Named joint coordinates:
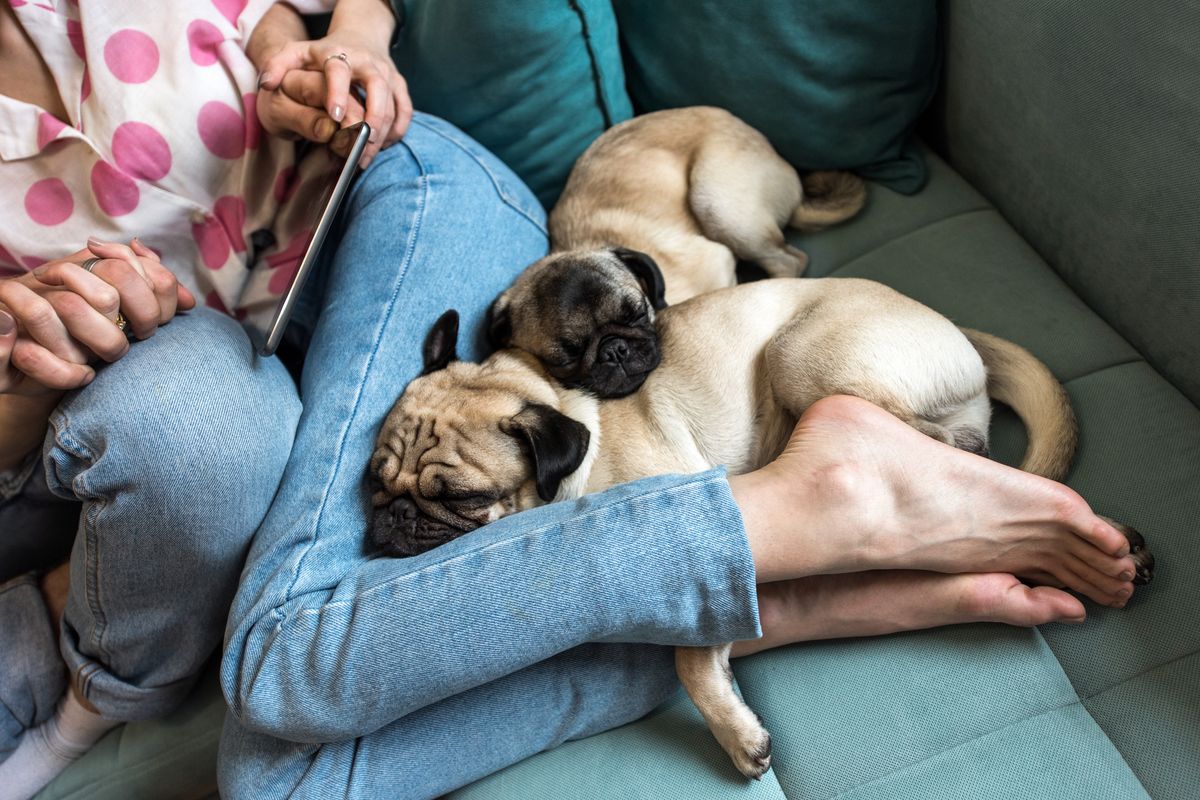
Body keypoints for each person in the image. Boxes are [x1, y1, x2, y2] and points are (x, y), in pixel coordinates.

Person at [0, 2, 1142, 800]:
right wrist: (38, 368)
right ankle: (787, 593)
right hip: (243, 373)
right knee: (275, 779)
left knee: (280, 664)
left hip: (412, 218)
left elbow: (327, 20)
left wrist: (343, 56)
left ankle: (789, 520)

* * *

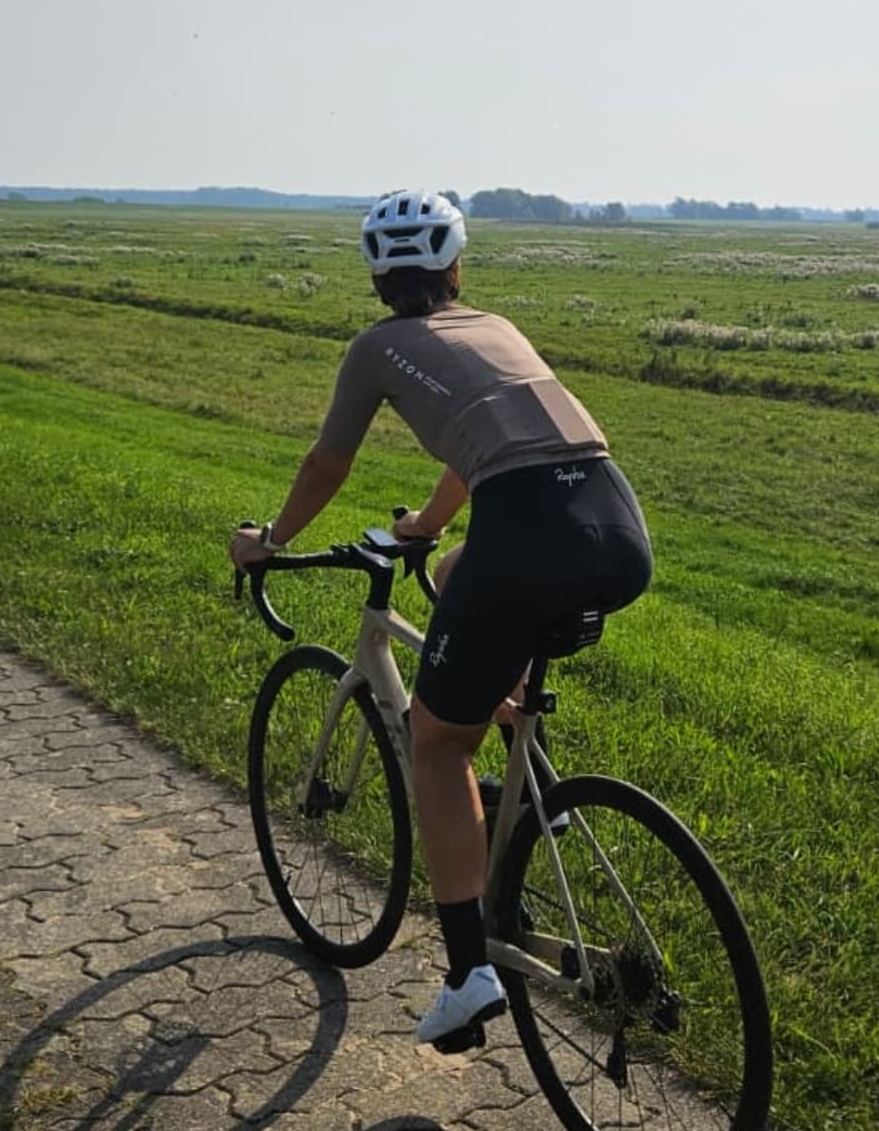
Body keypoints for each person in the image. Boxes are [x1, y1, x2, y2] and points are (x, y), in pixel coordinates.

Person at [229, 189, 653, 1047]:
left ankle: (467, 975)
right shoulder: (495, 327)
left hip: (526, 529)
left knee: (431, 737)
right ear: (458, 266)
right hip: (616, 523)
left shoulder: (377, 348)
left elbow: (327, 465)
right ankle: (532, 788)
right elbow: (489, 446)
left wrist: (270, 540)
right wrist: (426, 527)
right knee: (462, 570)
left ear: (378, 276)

• _EXERCISE REQUIREMENTS_: Only the lines above starting at the line that holds "right shoulder: (495, 327)" and ending at the line that holds "left ear: (378, 276)" are to be repeated, exactly and in full.

• _ANSWER_:
right shoulder: (495, 327)
left hip: (526, 529)
left knee: (431, 737)
right ear: (458, 266)
right hip: (616, 523)
left shoulder: (377, 348)
left elbow: (327, 465)
right ankle: (532, 788)
right elbow: (489, 446)
left wrist: (270, 540)
right wrist: (426, 527)
right knee: (462, 570)
left ear: (378, 276)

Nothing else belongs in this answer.